My experience with the locals has been uniformly positive.  Most I've been around speak rudimentary English, which is better than my Spanish so far, and are open to attempting to figure out what I want.  However, nothing is taken for granted.  I get a free breakfast each day with my room, but didn't know until today.  It hasn't been a problem since I can get breakfast at the DFAC (on post dining facility) for $2.25.  Coffee is also available down at the restaurant here, so I didn't have to wait until the DFAC after all.

The Americans I work with go out of their way to warn me of all kinds of dangers.  I'll be shot in the head if I wait on the free bus to post.  I'll be robbed by my taxi driver if I don't use one I 'trust'.  I have to bribe the police (see above), although my co worker just 'doesn't stop' cause he's such a bad ass (don't think I'll try that option...).  I know they are trying to protect me, but at this point I'm afraid to leave my hotel room.
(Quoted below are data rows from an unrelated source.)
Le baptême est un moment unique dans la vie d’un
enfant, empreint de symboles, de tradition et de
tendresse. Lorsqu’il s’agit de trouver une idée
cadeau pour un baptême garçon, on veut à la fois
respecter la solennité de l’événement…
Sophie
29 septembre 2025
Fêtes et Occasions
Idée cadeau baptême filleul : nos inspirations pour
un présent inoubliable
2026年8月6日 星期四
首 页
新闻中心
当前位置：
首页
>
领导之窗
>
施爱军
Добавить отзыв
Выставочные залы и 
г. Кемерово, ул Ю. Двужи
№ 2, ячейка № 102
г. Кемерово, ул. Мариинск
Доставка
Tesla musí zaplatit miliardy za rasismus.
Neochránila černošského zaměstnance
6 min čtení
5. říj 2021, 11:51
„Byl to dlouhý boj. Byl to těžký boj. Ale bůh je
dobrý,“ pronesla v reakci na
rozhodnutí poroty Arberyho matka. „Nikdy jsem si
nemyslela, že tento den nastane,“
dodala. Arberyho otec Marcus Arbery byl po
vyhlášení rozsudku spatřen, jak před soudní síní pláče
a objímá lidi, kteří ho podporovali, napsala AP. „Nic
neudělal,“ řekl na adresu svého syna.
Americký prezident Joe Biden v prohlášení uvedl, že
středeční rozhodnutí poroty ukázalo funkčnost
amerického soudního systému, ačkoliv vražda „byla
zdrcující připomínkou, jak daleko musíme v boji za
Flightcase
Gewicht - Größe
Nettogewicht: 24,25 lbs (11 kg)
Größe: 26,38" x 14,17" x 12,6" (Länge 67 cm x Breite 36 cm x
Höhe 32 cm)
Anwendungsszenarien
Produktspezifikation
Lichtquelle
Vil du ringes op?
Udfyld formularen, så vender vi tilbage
My cell phone doesn't work at all here.  I need to find an ATM and get some local money, get over my fear and go either to the post via taxi or go to the mall (term is used loosely from what I understand).  I also need some bottled water for my room, and a coffee maker for my room and at work.  I also need to get to post and do laundry.

I'm putting off looking for a place to live.  My stuff hasn't left Seattle yet, and I have a month's stay here at the hotel.  Once I figure out how to get to work, and how to do laundry, and how to get coffee on an ongoing basis, the hotel will do fine.  I get conflicting stories on where I should live.  One guy's landlord has a place for $400/mo, and for some more he will put in a security alarm, and an armed guard 24/7.  Others say it's not in the best of places, right down town.  However, if I just use taxi's all the time rather than buy a car... well...  I'm trying to decide.  I put off having someone drive me around this weekend while I continue to ponder all this.

My room is basic, but very clean.  The restaurant is also basic but very clean.  The proprietor of the restaurant was very nice this morning, and very eager to help.  The owner's son here at the hotel speaks good English.  They don't come into my room to clean or make my bed.  Not a big issue.  I'm wondering what the protocol is to get clean linen.  This hotel is used by most of the folks from my company when they land in country, so I can find the answer easily Monday, and it isn't an issue at this point really.  The closet has 4 hangars, 2 of them usable.  I pick out my clothes the night before from my suitcase and hang them up.

Now to sort my stuff (haven't unpacked at all).

1 comment:

  1. Thanks for the update and your observations on the country.. If I knew what town you were in or near I could look it up on Google Earth.. Hint Hint!!!